Кресло было мягким, я довольно глубоко в него уселся и от такой позы чувствовал себя неловко, а потому медлил с началом.
— Я встретил вашего мужа внизу, — сказал я, не найдя ничего лучшего.
— Да, он пошел на прогулку, — улыбнулась она, — он в это время всегда ходит.
— А вы не пошли?
— Нет. Он любит один. Я всегда сама остаюсь.
— Так… — проговорил я, кажется, краснея.
Но она опять улыбнулась:
— Вы про Марту пришли спросить? Мирик мне говорил сегодня, что надо дать вам знать, хотя она никого видеть не хочет. Но Мирик сказал, что лучше, если вы будете знать.
— Почему?
— Он хорошо знает людей, он… — она вдруг запнулась, но через секунду, вскинув на меня глаза, сказала даже с некоторым вызовом: — Он умный, но люди не хотят понять, что он особенный. Люди не любят особенных, потому что те не похожи на них. А у Мирика сердце — он умеет страдать. Он очень переживает, когда не понимают. Вы же знаете, что нужно презирать, чтобы вас уважали. Если вы думаете, что он такой, то, значит, вы не понимаете, значит, и вы, как и другие, чтобы только… надсмеяться.
— Я не думаю, — вставил я.
— Нет, вы это только для меня говорите, — сказала она, то плавно поднимая ко мне взгляд, то опуская его к своим рукам. — Только вы не знаете… Все думают, что я из-за интереса за него пошла, что у него положение… Все так думают. Никто не понимает. Никто его не знает, а это такой человек! У нас дома соседка, через дверь, такая вредная особа — ну, одинокая и потому — она все с нами ссорилась и всякие гадости про Мирика говорила. Потом она заболела. Так Мирик две недели к ней ходил, каждый день после работы, лечил ее. И не просто полечит и уйдет, а он с ней разговаривал, как с равной. Потом, когда она поправилась, то сначала его очень всем хвалила, даже неудобно было: в очереди, к примеру, стоит, в магазине, и чужим людям рассказывает, какой он. Много и от себя добавляла, это уже лишнее. Но потом почему-то опять рассердилась и стала опять гадости говорить. К нам люди ходят, больные, так это потому. Так вы что думаете: он ее упрекнул, напомнил? — нет!
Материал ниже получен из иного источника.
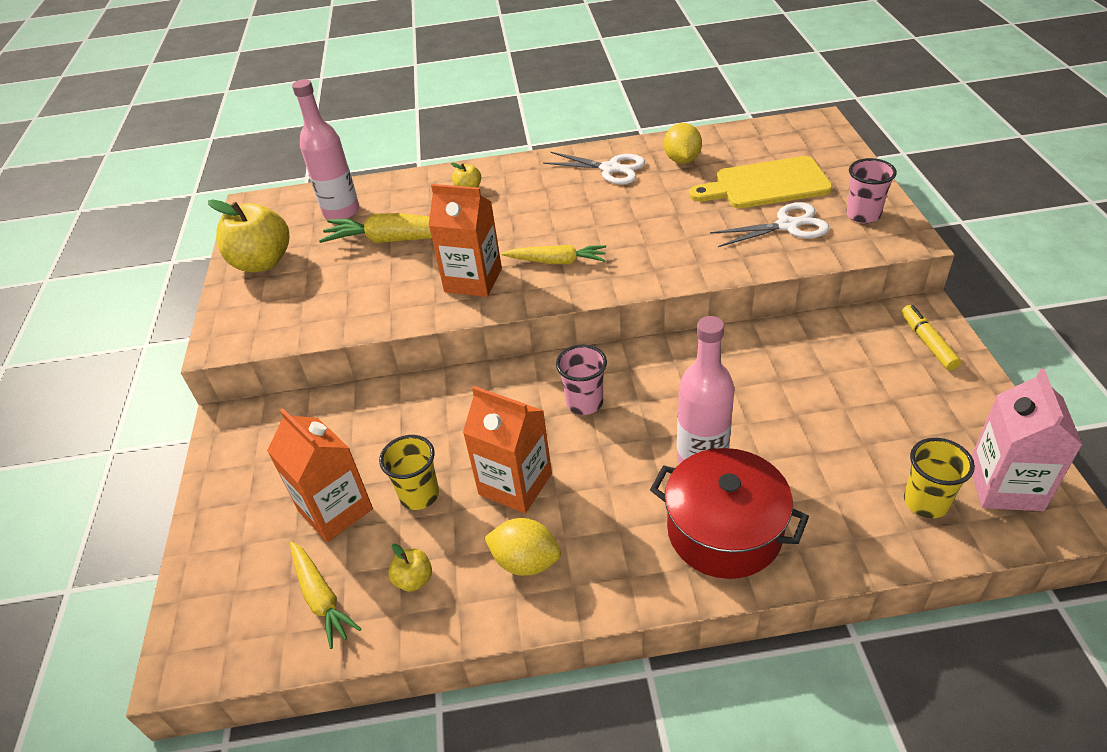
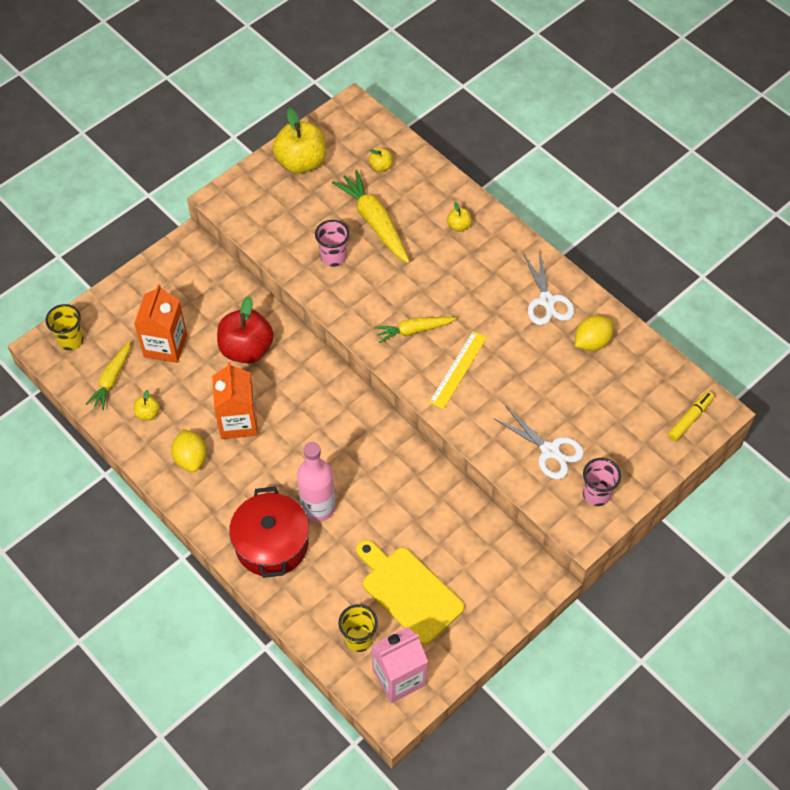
camera: 50 degrees right, 15 degrees up
(341, 212) = (381, 166): pink bottle -> yellow apple
(419, 495) = (200, 379): yellow cup -> yellow cup (71, 340)
(423, 430) = (246, 349): none -> red apple
(473, 280) = (363, 294): orange carton -> none
(557, 261) = (414, 330): yellow carrot -> yellow carrot turned 105 degrees clockwise
(584, 403) = (323, 420): pink cup -> pink cup (333, 257)
(635, 249) = (458, 370): none -> yellow ruler
(766, 184) = (595, 414): yellow cutting board -> yellow cutting board (408, 591)
(927, 342) = (511, 593): yellow marker -> yellow marker (690, 419)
Я очень нервничала от такой неблагодарности, вне себя была — так мне было обидно. А он мне говорит: «Ты, Лена, должна понимать, раз человек по развитию такой, то может не ведать, что творит». И еще сказал: «Умение не смотреть на развитие — признак мудрости. Если она опять заболеет, то я так же буду к ней ходить, потому что мной движет не сострадание, а уважение к себе». Вот как он мне сказал. Но разве кто понимает!